Top of DOCUMENT EXCERPT
Centre for Maritime Law (CML) / Singapore Maritime Institute (SMI) Project ID SMI-2022-ET-03
Start date: February 2024
Status: Ongoing

07 February 2024



The Arrest Convention 1952 introduced the arrest of sister ships, i.e., ships owned by the same persons. The widespread use of one-ship companies circumvented these provisions. During the discussion of the Arrest Convention 1999 at the CMI, the United Kingdom’s delegates proposed the introduction of provisions on the arrest of associated ships, i.e., ships not in the same ownership but in the same ‘effective control’. Almost all delegates declined this proposal. As a result, the Arrest Convention 1999 only indicates that the relevant provisions may be enacted at the domestic level.

The only country that has introduced associated ship arrest in national legislation is South Africa (ss 3(7)(a) of the Admiralty Jurisdiction Regulation Act 105 of 1983). Other countries hesitated to follow this example mainly for the same reasons given when the United Kingdom’s proposal was declined. Among these are that arresting ‘associate ships’ gives the courts an ‘unacceptable’ discretion to disregard the separate legal personality of ship-owning companies.

Even when allowing the arrest of associated ships, other countries do so by referencing company law rules on piercing the corporate veil. Under these rules, fraud or improper conduct is an essential criterion to pierce the corporate veil. As the courts of several states have confirmed, one-ship companies are legitimate business structures, and it is necessary to prove that these structures were used to defraud creditors. This is typically a burdensome or almost impossible task. The difficulty depends on a particular jurisdiction. Thus, shipowners may still use one-ship companies to avoid or limit liability unless it is proved that the one-ship company was intentionally used to defraud a particular creditor applying for the arrest.
Bottom of DOCUMENT EXCERPT
**DIRECTIONS:**
Answer these questions using the excerpt on associated ship arrest.
1. Whose delegates proposed provisions on the arrest of associated ships during the discussion of the Arrest Convention 1999?
2. Which country is the only one to have introduced associated ship arrest in national legislation?
3. Under company law rules on piercing the corporate veil, what is an essential criterion?
Top of EXTRACTED DATA
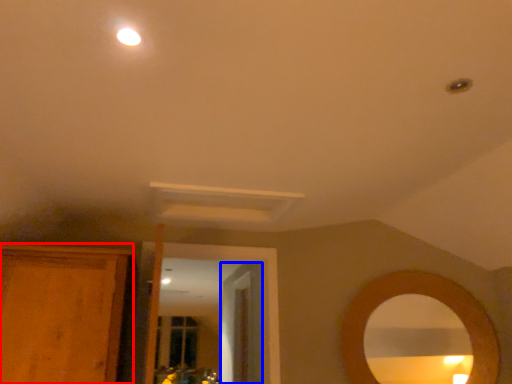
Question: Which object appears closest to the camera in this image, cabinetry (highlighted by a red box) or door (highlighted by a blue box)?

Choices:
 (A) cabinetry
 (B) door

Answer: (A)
Bottom of EXTRACTED DATA
Top of EXTRACTED DATA
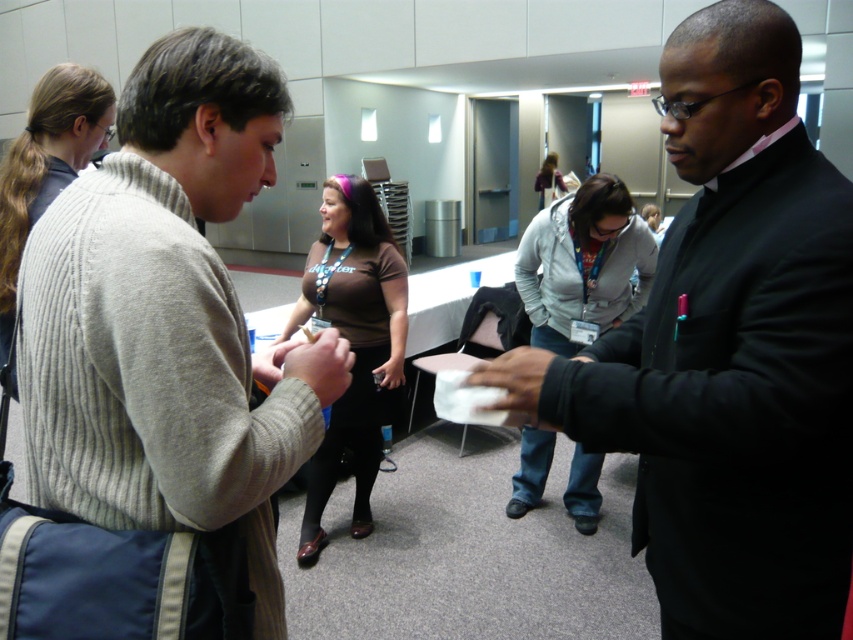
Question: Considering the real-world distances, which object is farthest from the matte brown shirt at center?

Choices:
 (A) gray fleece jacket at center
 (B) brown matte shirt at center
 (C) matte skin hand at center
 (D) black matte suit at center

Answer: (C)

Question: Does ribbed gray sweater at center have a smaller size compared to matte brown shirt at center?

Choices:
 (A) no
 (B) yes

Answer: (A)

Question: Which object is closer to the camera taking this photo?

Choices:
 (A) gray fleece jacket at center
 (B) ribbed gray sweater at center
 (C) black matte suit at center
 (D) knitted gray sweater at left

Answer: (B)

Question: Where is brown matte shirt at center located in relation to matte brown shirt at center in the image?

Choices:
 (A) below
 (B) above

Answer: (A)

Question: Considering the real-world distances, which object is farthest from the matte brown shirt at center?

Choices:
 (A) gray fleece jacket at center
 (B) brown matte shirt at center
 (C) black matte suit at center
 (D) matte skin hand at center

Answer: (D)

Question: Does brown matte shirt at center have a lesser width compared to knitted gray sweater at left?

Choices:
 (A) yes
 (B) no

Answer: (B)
Bottom of EXTRACTED DATA
**ANSWER TO THIS PROBLEM:**
1. The United Kingdom's delegates.
2. South Africa, in ss 3(7)(a) of the Admiralty Jurisdiction Regulation Act 105 of 1983.
3. Fraud or improper conduct.